La Obra del Señor
Élder Delbert L. Stapley
Del Consejo de los Doce Apóstoles
Con toda humildad, hermanos y hermanas míos, me acerco a esta solemne y sagrada responsabilidad esta tarde. Siento mi dependencia del Señor para recibir sus bendiciones y fortaleza al dirigirme a ustedes.
Cuando un científico hace un gran descubrimiento, no pasa mucho tiempo antes de que otro científico haga el mismo descubrimiento. El Señor ha liberado ese conocimiento en la tierra. No está limitado a uno o dos, sino a todos los que lo buscan. Así como los hermanos de las Autoridades Generales buscan el Espíritu para recibir inspiración en la preparación de sus discursos de conferencia, y al beber de ese mismo Espíritu, hay un tema constante en los mensajes de cada uno, porque el Espíritu los ha influenciado en esa dirección.
Recientemente, en la solemne asamblea celebrada en el Templo de Logan, el presidente David O. McKay dijo: “El Señor está impresionando a sus siervos para extender e intensificar la obra de su Iglesia.”

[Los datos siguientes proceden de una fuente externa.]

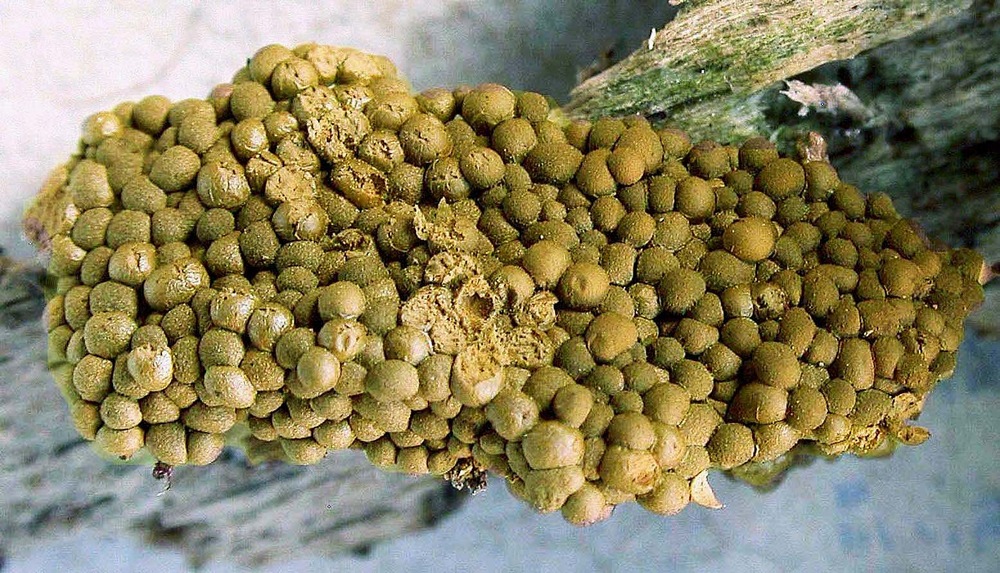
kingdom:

Los presidentes de estaca y los obispos, los presidentes de quórumes del sacerdocio, los presidentes y superintendentes de las organizaciones auxiliares saben que esta declaración es verdadera. Ha habido una actividad creciente entre el Sacerdocio Aarónico, entre los miembros mayores de ese sacerdocio, en el programa de las jóvenes, en la Sociedad de Socorro en su labor con mujeres inactivas, en el programa misional tanto en el hogar como en el extranjero, en el gran programa de bienestar de la Iglesia, y en muchas otras actividades diseñadas para edificar la fe y el testimonio en el corazón de los Santos de los Últimos Días.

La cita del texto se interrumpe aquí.